**TASK DESCRIPTION**
Use the entries below and reproduce exactly the lines from the one containing "Identify the document elements. Format: label [x1, y1, x2, y2]." down to the one containing "Document page, 1275x1650 pixels.", both of them included.

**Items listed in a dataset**
--------
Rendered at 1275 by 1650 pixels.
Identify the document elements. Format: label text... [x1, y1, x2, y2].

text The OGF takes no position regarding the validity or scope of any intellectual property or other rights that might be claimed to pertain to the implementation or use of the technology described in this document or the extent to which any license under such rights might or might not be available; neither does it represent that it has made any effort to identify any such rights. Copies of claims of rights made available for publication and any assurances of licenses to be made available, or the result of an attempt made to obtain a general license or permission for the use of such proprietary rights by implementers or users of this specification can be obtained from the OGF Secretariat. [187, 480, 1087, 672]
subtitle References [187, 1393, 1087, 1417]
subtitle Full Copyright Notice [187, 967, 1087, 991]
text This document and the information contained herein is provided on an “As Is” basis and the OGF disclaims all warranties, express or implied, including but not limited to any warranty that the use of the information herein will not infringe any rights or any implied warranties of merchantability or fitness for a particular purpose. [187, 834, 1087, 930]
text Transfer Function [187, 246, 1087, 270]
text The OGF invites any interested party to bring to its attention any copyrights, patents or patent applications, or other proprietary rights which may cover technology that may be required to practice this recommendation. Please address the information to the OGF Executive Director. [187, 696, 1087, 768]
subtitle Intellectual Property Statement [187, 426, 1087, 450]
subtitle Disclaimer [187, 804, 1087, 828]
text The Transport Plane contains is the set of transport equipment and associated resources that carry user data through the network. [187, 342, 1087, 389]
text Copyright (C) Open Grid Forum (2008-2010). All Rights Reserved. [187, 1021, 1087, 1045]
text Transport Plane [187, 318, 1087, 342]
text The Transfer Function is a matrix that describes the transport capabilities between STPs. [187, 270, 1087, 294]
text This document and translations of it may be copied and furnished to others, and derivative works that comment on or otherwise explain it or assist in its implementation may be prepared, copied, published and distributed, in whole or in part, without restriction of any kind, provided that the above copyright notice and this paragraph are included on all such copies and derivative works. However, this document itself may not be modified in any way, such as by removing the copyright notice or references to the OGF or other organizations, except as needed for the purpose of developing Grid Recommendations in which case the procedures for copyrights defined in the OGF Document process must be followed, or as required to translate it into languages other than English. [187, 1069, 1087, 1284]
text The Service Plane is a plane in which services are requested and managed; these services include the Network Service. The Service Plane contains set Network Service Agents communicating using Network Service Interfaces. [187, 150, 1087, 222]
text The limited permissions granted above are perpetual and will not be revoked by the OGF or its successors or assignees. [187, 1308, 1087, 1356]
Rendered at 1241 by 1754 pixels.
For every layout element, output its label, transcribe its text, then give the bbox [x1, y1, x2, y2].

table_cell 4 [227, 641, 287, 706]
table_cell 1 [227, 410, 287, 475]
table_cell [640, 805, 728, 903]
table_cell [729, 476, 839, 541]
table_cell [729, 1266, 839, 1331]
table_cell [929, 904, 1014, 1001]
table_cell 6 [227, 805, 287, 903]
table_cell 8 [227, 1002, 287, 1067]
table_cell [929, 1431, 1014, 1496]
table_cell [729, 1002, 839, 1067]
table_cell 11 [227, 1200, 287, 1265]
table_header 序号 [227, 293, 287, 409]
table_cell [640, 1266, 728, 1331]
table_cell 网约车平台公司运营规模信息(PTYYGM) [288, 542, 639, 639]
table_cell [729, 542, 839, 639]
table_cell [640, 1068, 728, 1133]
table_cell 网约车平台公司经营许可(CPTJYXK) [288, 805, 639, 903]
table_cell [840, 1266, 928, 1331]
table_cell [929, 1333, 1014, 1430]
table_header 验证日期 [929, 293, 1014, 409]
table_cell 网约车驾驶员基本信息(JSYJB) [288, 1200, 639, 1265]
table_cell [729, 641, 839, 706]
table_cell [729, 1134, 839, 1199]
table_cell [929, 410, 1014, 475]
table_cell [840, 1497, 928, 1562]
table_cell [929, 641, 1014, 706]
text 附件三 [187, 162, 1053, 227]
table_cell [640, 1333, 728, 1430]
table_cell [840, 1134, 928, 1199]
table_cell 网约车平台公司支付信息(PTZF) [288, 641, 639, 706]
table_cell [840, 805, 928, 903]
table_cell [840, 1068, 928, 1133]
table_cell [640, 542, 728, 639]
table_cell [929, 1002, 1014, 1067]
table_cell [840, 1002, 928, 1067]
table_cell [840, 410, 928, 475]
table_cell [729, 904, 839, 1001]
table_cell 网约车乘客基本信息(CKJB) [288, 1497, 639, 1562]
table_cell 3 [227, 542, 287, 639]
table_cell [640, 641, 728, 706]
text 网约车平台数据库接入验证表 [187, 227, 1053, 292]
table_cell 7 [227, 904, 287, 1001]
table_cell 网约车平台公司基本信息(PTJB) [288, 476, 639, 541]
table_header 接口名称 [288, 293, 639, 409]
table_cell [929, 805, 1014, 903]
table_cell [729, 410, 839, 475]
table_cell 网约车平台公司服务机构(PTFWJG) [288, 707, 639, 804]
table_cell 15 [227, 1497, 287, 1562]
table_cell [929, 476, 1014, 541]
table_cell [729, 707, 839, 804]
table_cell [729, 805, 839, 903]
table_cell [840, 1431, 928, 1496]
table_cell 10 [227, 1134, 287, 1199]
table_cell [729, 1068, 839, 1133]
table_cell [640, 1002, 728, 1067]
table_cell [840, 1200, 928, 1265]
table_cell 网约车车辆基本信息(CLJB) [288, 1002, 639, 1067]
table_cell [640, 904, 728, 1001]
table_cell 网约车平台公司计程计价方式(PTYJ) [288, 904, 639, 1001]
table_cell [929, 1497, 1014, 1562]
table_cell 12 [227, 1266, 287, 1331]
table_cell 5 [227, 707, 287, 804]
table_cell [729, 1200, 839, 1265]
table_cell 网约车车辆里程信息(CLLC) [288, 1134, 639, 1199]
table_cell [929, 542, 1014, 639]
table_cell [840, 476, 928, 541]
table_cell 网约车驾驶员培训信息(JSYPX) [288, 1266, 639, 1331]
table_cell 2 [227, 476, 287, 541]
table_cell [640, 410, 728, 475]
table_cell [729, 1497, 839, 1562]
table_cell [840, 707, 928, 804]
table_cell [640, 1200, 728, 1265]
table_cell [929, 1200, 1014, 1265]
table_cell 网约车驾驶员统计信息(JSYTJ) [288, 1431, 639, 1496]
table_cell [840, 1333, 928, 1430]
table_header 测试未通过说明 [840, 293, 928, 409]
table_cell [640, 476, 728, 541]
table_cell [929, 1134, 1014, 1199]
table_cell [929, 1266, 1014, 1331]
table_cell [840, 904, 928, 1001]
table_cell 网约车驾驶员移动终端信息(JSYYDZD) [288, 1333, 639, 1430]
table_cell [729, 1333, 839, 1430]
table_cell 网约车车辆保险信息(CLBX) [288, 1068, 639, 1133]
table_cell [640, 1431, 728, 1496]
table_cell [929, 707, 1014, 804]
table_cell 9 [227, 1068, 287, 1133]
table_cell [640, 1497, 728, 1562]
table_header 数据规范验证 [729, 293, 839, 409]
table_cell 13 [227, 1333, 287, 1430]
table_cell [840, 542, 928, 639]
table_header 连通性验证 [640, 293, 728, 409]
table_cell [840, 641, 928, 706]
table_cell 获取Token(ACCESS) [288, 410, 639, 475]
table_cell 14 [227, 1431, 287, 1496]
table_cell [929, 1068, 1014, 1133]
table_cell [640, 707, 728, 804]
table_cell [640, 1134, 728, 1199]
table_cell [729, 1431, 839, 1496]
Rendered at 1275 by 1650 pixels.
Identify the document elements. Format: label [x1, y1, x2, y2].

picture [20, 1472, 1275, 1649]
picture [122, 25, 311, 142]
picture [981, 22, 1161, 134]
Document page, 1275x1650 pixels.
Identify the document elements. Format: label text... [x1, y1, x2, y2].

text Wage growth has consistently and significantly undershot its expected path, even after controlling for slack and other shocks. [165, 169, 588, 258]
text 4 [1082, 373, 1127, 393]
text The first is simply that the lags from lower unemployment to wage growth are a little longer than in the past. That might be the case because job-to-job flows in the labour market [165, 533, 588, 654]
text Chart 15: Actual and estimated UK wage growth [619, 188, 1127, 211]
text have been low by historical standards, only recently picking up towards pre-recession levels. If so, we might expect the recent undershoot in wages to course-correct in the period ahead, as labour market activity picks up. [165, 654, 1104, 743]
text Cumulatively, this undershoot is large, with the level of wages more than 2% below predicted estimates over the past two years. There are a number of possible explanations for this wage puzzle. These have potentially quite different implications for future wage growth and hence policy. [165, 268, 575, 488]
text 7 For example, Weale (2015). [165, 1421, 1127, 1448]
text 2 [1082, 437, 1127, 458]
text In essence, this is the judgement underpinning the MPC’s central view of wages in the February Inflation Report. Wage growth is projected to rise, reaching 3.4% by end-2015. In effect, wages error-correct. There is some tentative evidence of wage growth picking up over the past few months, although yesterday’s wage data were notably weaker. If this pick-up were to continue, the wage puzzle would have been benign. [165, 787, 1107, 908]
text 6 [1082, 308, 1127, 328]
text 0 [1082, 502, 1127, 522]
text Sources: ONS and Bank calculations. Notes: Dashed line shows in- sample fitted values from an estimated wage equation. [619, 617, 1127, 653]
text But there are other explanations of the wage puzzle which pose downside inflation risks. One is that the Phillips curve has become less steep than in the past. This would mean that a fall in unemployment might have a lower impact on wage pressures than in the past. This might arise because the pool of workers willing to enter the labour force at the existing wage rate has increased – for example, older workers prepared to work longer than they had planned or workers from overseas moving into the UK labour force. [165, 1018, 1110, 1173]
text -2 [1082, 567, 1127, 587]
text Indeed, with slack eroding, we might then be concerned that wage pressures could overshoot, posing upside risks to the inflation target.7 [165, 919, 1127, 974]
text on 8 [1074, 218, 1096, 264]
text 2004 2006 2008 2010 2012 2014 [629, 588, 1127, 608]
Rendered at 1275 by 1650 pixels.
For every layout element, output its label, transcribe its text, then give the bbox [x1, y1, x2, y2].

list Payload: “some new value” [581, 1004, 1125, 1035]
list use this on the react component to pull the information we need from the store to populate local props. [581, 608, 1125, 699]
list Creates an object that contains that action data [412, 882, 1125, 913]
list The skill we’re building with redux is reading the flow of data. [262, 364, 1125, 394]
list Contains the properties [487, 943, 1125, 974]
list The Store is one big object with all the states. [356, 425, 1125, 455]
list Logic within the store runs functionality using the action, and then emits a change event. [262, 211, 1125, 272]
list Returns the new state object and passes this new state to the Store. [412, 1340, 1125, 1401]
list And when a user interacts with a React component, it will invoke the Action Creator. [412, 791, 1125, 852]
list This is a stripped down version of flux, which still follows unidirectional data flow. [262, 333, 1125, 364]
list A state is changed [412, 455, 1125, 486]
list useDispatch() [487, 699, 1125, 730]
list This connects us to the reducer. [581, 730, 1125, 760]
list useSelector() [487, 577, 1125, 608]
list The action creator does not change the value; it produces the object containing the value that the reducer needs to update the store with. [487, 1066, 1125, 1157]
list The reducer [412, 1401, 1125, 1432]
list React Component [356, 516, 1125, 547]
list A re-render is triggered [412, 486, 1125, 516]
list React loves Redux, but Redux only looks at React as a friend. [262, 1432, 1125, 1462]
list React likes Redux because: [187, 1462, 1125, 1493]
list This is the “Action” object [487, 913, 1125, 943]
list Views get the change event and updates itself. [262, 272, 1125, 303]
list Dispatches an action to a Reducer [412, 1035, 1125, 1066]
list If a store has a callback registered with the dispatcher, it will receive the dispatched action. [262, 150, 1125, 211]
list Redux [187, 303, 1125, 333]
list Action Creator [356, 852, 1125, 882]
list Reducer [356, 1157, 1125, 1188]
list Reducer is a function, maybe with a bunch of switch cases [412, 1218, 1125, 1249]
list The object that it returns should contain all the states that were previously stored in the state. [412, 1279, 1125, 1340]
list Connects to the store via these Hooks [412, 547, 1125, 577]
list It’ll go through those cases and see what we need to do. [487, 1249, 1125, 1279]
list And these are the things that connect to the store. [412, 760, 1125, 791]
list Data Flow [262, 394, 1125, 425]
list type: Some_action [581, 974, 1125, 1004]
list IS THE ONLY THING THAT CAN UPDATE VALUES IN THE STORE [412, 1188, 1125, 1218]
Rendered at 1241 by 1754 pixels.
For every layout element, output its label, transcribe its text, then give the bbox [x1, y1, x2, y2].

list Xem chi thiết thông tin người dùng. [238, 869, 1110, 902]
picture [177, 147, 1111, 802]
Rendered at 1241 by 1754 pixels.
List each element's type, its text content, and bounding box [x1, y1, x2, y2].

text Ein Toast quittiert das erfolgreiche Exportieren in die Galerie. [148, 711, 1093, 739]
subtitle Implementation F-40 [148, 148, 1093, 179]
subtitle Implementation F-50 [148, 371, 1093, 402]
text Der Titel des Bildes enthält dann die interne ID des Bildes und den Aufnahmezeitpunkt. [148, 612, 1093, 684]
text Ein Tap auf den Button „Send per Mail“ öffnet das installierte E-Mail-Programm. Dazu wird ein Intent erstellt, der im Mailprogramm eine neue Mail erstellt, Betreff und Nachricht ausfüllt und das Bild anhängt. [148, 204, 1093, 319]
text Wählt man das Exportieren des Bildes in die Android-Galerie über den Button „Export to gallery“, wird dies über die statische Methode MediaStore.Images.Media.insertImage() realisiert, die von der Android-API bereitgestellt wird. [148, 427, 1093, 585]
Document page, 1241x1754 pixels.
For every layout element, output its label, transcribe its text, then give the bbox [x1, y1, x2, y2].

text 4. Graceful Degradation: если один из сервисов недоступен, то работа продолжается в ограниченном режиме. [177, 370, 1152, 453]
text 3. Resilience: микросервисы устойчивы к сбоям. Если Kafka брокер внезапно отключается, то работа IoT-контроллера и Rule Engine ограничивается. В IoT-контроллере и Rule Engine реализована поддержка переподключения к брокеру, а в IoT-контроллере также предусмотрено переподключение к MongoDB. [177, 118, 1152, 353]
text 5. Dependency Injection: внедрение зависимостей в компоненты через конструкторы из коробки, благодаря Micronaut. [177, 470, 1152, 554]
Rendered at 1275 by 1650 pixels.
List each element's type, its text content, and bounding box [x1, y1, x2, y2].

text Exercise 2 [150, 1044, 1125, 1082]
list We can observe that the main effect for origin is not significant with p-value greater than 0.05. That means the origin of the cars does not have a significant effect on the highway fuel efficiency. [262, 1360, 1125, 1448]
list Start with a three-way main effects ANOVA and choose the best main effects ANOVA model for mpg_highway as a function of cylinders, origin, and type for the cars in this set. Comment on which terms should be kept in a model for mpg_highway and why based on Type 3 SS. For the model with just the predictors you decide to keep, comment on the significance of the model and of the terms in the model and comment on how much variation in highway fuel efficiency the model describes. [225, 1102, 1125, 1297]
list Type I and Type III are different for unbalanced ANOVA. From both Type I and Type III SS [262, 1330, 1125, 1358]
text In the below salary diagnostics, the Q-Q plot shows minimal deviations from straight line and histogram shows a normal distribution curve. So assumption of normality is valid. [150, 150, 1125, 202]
--------
**THE ANSWER**
Identify the document elements. Format: label [x1, y1, x2, y2].

picture [20, 1472, 1275, 1649]
picture [122, 25, 311, 142]
picture [981, 22, 1161, 134]
Document page, 1275x1650 pixels.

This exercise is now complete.